I don't want to be stuck forever.
So today, I leaped out of story analysis and I rewrote the novel’s first scene. Or rather wrote it for the first time. It resembles the first draft but it’s different.
My character started her journey today, and so did I.
September 14, 2009
A composition book is one of a type of stock-bound notebook commonly used by writers and students. Although available in several colors, the original marbled black-and-white cover, with its generic label on the front, is the overwhelming favorite. Wikipedia.

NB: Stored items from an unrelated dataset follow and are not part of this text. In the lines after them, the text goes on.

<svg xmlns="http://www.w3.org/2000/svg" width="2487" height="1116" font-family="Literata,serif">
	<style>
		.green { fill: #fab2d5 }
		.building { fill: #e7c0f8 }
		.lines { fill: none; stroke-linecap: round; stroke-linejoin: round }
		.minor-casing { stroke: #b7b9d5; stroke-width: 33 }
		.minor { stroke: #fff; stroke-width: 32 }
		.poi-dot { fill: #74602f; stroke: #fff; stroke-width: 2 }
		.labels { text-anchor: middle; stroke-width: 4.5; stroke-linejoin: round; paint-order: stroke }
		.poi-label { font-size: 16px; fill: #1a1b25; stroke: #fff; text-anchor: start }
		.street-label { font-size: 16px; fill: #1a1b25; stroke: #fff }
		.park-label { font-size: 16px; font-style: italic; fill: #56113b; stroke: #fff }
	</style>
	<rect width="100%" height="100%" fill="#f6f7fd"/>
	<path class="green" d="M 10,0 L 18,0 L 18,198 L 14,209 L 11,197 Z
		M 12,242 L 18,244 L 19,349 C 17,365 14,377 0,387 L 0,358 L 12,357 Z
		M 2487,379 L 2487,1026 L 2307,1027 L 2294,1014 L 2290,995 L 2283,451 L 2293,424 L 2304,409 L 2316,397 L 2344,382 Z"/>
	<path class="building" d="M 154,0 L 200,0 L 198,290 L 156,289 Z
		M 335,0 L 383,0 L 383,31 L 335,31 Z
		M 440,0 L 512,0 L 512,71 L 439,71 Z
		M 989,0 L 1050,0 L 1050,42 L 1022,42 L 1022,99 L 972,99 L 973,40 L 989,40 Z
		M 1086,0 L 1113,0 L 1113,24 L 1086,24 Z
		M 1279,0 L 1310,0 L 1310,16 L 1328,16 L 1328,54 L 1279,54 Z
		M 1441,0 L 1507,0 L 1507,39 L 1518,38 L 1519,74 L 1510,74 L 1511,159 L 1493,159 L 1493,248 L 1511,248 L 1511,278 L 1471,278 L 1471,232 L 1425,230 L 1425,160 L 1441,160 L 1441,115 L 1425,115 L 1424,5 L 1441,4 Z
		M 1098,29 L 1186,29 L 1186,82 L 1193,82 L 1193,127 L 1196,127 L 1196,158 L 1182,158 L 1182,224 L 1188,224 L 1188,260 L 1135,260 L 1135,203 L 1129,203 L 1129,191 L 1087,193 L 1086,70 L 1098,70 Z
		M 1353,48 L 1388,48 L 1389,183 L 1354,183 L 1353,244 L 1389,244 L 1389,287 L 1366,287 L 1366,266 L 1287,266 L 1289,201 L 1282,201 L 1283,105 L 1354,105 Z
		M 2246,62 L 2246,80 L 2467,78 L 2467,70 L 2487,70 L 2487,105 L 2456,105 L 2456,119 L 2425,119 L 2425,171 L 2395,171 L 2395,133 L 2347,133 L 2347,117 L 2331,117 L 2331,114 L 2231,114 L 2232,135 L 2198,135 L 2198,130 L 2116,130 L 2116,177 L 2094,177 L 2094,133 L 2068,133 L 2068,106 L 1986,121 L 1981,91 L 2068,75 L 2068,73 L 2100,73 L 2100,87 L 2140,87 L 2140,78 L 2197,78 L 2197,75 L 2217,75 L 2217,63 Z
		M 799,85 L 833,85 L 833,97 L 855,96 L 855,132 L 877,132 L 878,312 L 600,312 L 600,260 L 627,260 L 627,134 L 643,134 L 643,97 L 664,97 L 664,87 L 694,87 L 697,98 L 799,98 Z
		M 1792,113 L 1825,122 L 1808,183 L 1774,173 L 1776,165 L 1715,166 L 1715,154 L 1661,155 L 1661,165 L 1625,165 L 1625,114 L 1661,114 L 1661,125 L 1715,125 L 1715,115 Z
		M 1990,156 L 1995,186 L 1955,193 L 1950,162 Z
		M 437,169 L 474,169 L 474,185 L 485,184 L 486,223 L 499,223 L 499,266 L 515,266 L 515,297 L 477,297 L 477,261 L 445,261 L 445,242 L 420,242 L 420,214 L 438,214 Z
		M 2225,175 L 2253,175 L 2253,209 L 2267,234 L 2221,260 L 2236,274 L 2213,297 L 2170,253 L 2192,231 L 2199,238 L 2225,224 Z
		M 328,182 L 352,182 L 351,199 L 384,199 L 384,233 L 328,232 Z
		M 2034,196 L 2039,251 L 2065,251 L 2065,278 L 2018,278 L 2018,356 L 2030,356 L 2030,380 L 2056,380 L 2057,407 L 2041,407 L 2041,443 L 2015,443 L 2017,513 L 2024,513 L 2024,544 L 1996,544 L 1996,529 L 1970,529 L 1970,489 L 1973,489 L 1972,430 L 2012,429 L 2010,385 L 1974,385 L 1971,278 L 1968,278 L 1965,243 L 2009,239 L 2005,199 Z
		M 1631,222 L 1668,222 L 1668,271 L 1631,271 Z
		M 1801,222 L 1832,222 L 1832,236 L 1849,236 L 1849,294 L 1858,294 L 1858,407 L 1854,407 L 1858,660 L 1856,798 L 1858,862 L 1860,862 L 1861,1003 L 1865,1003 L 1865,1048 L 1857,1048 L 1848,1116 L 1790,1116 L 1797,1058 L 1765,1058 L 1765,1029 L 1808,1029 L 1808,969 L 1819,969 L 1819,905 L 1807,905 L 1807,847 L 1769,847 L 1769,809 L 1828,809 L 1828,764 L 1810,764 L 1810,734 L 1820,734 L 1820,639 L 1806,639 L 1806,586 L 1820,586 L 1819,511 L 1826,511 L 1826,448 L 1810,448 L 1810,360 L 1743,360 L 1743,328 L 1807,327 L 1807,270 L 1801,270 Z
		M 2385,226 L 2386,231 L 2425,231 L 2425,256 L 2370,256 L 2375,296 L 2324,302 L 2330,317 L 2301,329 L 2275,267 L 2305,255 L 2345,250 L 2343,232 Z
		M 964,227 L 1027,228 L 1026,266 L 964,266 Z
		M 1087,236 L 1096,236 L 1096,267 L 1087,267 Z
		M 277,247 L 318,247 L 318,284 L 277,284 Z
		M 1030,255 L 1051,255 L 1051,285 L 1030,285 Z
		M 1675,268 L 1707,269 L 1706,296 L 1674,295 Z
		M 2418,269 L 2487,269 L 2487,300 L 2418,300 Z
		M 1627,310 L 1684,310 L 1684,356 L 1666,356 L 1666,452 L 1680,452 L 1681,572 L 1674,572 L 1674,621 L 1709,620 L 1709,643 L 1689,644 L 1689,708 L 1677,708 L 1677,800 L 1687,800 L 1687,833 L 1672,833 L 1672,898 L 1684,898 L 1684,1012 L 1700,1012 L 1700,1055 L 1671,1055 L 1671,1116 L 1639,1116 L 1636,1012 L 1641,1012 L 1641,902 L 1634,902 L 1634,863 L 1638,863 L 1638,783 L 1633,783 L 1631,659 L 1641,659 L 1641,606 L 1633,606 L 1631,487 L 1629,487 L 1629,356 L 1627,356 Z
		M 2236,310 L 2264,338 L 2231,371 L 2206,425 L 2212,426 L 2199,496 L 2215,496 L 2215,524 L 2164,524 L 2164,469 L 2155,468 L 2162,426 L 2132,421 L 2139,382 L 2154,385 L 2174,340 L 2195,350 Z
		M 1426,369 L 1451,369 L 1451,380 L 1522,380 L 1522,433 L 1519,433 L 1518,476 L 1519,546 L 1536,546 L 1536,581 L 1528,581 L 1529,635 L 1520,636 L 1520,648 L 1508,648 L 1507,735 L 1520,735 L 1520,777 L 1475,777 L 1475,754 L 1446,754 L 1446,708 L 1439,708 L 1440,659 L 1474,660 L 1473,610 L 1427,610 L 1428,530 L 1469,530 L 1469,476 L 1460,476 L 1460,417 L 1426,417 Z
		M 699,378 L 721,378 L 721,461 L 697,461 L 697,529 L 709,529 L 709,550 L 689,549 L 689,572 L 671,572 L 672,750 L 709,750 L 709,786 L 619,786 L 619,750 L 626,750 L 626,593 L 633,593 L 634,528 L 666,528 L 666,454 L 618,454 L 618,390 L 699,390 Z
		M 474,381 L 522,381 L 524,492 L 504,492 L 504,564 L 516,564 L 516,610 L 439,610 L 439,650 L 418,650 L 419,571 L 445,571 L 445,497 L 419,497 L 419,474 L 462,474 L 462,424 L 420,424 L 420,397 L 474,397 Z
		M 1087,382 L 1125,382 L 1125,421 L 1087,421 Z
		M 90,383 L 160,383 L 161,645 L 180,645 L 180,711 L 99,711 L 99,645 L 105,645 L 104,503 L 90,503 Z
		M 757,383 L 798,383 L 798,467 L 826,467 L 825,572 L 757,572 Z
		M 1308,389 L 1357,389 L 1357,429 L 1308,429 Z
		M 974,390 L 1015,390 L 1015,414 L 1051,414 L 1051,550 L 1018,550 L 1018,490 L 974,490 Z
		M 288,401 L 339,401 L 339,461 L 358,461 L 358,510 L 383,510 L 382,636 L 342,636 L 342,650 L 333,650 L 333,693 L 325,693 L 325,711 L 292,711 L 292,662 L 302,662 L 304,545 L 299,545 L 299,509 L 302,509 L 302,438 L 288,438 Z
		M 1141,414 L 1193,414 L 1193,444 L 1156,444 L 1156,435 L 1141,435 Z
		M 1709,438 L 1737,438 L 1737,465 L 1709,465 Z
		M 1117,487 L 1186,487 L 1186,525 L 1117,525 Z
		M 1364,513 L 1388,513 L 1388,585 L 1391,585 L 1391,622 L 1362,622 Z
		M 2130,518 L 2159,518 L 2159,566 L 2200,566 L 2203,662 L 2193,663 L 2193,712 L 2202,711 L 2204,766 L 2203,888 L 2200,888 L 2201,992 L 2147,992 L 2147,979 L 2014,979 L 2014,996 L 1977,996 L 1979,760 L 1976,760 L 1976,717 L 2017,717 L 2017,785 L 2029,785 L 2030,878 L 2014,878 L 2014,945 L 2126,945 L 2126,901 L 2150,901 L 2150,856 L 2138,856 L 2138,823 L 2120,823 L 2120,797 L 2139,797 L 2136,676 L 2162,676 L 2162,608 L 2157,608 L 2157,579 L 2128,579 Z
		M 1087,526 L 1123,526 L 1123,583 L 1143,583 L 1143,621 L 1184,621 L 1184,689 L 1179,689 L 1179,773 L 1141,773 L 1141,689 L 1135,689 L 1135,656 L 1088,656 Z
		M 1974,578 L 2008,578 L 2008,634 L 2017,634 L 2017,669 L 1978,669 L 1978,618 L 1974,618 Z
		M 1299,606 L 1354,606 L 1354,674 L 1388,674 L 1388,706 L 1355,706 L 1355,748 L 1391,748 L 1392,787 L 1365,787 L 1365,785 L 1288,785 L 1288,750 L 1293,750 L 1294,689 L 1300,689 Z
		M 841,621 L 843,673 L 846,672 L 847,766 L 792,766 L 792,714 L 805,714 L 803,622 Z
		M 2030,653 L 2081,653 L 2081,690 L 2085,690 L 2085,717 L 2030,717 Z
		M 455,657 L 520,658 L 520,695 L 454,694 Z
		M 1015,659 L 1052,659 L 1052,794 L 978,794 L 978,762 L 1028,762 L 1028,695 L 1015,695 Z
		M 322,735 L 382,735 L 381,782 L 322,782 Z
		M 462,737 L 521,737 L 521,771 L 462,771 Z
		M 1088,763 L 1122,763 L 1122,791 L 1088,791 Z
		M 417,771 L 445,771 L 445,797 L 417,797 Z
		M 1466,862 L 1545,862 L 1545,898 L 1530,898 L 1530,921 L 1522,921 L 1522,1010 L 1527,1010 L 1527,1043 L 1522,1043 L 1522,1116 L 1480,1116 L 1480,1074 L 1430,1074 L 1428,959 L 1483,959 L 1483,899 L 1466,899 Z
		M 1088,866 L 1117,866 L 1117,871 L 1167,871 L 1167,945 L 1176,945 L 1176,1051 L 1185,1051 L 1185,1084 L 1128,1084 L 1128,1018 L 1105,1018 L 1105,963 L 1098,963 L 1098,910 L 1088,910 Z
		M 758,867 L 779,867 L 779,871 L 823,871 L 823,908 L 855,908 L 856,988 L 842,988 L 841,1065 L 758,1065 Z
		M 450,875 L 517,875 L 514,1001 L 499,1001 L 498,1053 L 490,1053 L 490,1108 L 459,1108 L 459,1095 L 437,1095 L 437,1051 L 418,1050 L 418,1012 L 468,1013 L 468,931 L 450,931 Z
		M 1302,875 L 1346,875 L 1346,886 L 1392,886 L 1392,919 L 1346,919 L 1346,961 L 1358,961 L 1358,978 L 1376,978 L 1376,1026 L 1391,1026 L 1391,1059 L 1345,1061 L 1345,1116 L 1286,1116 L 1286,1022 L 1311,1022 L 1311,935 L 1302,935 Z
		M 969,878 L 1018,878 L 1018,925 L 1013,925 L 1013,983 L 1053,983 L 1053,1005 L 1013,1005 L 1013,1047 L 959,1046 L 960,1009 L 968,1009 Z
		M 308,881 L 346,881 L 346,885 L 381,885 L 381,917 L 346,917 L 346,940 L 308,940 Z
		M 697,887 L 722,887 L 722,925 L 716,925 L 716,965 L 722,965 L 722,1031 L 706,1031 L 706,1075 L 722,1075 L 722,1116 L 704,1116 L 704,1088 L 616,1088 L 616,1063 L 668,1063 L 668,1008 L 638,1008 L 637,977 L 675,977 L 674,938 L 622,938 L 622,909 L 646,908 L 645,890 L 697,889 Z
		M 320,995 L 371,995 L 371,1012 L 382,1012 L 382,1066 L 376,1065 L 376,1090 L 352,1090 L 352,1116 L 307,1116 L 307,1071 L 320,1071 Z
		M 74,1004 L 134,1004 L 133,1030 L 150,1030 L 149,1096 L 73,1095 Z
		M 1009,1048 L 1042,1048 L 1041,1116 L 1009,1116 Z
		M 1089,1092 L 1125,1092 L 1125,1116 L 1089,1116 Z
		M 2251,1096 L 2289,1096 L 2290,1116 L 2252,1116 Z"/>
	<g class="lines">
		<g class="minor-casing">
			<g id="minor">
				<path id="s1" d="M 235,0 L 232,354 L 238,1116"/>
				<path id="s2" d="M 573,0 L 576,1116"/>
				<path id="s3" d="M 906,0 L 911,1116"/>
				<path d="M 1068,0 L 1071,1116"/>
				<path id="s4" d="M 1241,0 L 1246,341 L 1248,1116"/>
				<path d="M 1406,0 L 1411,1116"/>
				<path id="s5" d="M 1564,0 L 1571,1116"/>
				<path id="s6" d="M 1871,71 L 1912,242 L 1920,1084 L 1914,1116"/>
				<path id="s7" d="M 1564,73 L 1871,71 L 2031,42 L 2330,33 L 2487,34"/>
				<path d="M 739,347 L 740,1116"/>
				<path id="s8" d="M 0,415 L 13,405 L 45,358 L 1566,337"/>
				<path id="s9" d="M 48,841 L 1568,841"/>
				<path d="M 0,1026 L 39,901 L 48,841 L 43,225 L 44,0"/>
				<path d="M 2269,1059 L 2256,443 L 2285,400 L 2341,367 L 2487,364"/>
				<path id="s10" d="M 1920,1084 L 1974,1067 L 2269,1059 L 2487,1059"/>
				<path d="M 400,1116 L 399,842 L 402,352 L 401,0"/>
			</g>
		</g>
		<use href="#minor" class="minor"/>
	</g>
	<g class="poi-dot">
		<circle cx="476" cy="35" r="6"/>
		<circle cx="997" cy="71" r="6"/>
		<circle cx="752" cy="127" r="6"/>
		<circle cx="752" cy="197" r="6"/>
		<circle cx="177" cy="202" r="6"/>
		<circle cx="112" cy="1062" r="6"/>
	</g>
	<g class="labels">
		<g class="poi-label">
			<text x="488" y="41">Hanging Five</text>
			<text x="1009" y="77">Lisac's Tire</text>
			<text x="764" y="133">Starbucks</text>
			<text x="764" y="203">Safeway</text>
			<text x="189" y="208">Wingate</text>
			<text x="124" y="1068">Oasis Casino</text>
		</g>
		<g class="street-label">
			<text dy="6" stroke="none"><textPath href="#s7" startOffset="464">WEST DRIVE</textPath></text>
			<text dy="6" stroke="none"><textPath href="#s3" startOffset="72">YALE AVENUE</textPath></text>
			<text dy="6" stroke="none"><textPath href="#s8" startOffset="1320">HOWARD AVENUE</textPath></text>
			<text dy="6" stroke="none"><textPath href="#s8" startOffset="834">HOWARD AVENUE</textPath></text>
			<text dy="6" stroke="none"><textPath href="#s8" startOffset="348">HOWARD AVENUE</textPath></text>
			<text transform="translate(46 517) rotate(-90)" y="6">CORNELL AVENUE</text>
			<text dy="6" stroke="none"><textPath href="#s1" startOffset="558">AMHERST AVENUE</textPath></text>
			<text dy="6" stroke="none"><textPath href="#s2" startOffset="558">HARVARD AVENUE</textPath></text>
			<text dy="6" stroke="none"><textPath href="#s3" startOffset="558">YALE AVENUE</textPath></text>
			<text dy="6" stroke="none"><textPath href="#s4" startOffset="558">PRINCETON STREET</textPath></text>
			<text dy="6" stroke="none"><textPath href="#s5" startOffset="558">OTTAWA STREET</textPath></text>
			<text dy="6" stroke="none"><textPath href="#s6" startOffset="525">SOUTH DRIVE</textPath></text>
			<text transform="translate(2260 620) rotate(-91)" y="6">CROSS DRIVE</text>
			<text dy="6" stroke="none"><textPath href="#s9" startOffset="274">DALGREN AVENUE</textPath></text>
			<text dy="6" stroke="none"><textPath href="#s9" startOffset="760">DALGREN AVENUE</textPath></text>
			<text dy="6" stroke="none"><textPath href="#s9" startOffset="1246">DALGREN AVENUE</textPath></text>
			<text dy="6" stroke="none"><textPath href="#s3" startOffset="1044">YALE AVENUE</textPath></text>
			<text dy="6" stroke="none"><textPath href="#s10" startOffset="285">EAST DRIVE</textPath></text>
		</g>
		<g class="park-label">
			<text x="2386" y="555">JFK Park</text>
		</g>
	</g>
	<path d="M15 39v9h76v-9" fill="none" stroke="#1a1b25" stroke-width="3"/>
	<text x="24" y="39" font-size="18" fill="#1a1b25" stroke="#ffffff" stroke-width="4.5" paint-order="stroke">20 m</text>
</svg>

My journal of choice is the composition book. It lies flat when open, with no spiral binding, a key feature for a lefty like me. It’s small enough to fit in a decent-sized purse yet large enough for serious notes. And it’s unassuming—there’s nothing pretentious or fancy about it, which means I never have to worry about whether my observations are journal-worthy.
But there’s something more about Composition Book. It’s not just a journal or the title of this blog. It’s also the subject of the journal. Composition: Book.
The Composition of a Book
As a novelist, I’m interested in the craft of writing, what makes good books work, and how an author brings together elements such as place, history, character and time to create an engaging story. I’m on a quest to develop my skills as a writer.
While I’m actively writing my own novels, I’m reading, reading, reading. Mostly I read other middle grade and YA novels, but I also read books about writing. (For pure fun, I read adult mysteries—my favorites are the Maisie Dobbs series by Jacqueline Winspear and the Mary Russell series by Laurie R. King.)
I go one step beyond reading for pleasure, especially now that I’m attending Hamline University’s MFA program. I also look at how a book works. I love to uncover the structure of a novel or to discover the components that make a book unique.
Here are the first nine meanings for the word composition from an online dictionary:
1. the act of combining parts or elements to form a whole.
2. the resulting state or product.
3. manner of being composed; structure: This painting has an orderly composition.
4. makeup; constitution: His moral composition was impeccable.
5. an aggregate material formed from two or more substances: a composition of silver and tin.
6. a short essay written as a school exercise.
7. the act or process of producing a literary work.
8. an academic course for teaching the techniques of clear, expository writing.
9. the art of putting words and sentences together in accordance with the rules of grammar and rhetoric.
In this blog, I’ll be looking at the components of novels, analyzing structure and considering the overall effect of a book using examples from my reading. Since I am also working on the second draft of a novel, I’ll also share my experiences with the writing process.
September 12, 2009
This quote from E. M. Forster illustrates my reliance on my trusty Composition Books:
My notebook is more than just a repository of information. It’s where I work through my thoughts and experiment with ideas. I hope this blog will be a similar forum, with the added benefit of being able to communicate and collaborate with others.